A lawyer's work is never done. Peter J. Wallison, who succeeded Fred Fielding as counsel to the president, appears in this month's Washingtonian magazine as the author of a stern we-are-not-amused letter to the editor.
In its June issue, Washingtonian illustrated an article on sunglasses with photographs of President and Nancy Reagan sporting designer shades. The pictures were clearly composites (the photos were black and white; the glasses were superimposed in color), and the captions had a waggish tone ("Ronald Reagan is cool in Cooper Vision's 'Revo' shades," and "Nancy Reagan chills out in a pair of Vuarnet 'Doe' sunglasses," they said), but the White House was annoyed.

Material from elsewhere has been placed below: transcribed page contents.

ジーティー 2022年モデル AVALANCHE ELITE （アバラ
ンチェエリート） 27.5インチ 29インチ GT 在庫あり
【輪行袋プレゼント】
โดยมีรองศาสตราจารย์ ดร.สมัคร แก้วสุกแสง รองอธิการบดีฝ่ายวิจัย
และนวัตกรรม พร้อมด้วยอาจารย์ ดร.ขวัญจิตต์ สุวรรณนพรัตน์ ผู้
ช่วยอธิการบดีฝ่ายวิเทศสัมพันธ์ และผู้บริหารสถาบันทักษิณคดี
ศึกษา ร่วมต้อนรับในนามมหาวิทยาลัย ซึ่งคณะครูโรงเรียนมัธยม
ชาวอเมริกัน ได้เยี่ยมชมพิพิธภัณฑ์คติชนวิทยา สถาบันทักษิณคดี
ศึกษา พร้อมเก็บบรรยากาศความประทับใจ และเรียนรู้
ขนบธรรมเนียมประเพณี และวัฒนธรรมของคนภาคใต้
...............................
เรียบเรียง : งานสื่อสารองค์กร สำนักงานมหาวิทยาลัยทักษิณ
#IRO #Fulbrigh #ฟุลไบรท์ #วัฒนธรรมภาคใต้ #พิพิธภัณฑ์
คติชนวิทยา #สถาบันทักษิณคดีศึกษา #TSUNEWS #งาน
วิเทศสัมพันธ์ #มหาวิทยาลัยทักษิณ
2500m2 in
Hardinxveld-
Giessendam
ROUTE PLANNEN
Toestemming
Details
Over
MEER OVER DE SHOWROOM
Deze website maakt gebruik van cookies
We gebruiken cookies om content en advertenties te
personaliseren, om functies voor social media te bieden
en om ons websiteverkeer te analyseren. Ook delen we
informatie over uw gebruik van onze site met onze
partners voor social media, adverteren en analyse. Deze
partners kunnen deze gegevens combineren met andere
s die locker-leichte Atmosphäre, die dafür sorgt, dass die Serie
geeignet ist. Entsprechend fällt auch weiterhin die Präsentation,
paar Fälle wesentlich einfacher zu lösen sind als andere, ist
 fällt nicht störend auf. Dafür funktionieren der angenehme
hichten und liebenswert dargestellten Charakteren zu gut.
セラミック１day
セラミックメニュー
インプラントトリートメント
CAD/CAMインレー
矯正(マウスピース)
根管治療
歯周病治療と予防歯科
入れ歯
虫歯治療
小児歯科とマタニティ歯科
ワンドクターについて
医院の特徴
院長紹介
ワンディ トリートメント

"It has been a longstanding policy of this and previous administrations," wrote Wallison, "to prohibit the use of the names or likeness of the president, the First Lady, or the White House in advertising or commercial promotion in any way that suggests a connection between the president or First Lady and such advertising or promotion . . . . I am sure that you were unaware of this policy and anticipate that you will cooperate with it in the future."
Washingtonian, however, doesn't seem contrite. In the same issue as Wallison's letter, it published a note to readers curious about how the composites were made. "The photographer got a picture of President Reagan, blew it up to life size, poked holes in it, added the sunglasses, and then took a picture . . . . " Clearing Out . . .
The Department of Commerce is losing its assistant secretary for international economic policy, Joseph F. Dennin, who will leave in July for the Washington law office of McKenna, Conner & Cuneo. Film Noir . . .
A General Accounting Office report for Rep. Mike Synar (D-Okla.) shows our federal lands are rugged places indeed. The study looked at how often the Bureau of Land Management granted permits for "commercial ventures." It listed movies filmed on public land in California: "Megaforce," "Black Moon Rising," "Savage Dawn" and "When Hell's in Session."